I am using map in a Pandas Series to apply a function that extracts any string representing a date or an empty string if there is no date in that string.
import pandas as pd
import dateparser
text_series = pd.Series(data={'label 1':'some text',
'label 2':'something happened on 2012-12-31',
'label 3':'2013-12-31'})
new_series = text_series.map(lambda x: dateparser.search.search_dates(x)[-1][1] if dateparser.search.search_dates(x) else "")
The code works as expected and I end with a new Series with datetime objects representing the dates in the strings.
label 1 NaT
label 2 2012-12-31
label 3 2013-12-31
dtype: datetime64[ns]
My issue is that I get a warning because map infers datetime from the strings returned by the function and apparently that behaviour is deprecated and type should be indicated explicitely.

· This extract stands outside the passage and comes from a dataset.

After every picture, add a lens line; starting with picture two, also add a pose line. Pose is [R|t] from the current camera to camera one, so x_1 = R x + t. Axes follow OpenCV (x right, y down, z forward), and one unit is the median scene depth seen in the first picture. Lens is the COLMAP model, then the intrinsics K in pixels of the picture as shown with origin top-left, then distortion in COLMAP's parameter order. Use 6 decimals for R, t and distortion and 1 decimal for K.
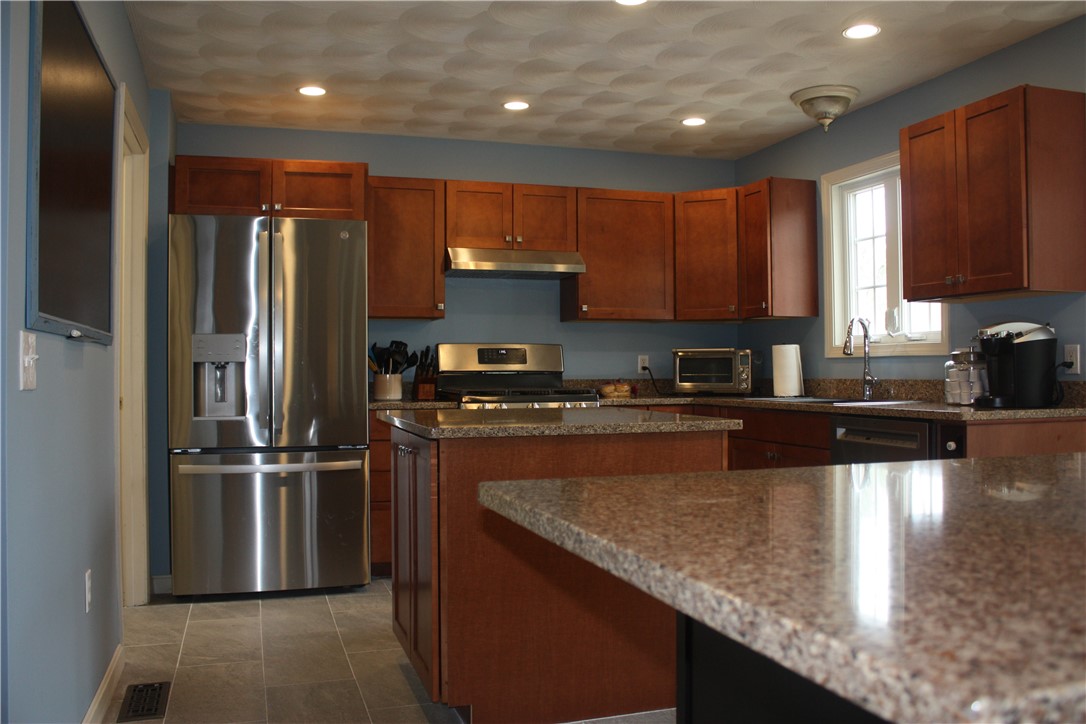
lens RADIAL K [[911.8, 0, 543.0], [0, 911.8, 362.0], [0, 0, 1]] dist [-0.164432, 0.137367]
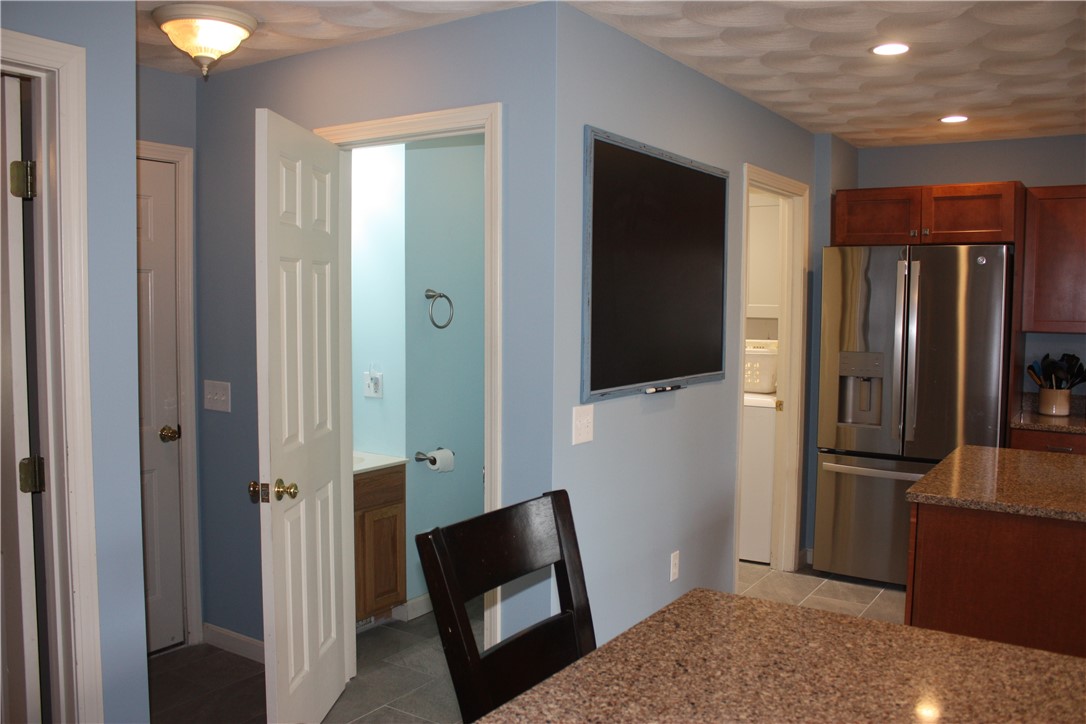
lens RADIAL K [[911.8, 0, 543.0], [0, 911.8, 362.0], [0, 0, 1]] dist [-0.164432, 0.137367]
pose [[0.621877, 0.067043, -0.780240, 0.254942], [-0.007871, 0.996813, 0.079379, -0.098711], [0.783075, -0.043223, 0.620423, -0.019154]]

FutureWarning: Inferring datetime64[ns] from data containing strings is deprecated and will be removed in a future version. To retain the old behavior explicitly pass Series(data, dtype={value.dtype})
How can I avoid this warning and avoid this code to stop working when the old behaviour stops working?
>Solution :
Took a different approach with regex
import pandas as pd
import regex as re
text_series = pd.Series(data={'label 1':'some text',
'label 2':'something happened on 2012-12-31',
'label 3':'2013-12-31'})
def make_dt(row):
x = re.search(r'(\d{4}-\d{2}-\d{2})', row)
if x:
return pd.to_datetime(x.group(1))
new_series = text_series.apply(make_dt)
in case doesn’t match the length: r'(\d-\d-\d)'
output:
label 1 NaT
label 2 2012-12-31
label 3 2013-12-31
dtype: datetime64[ns]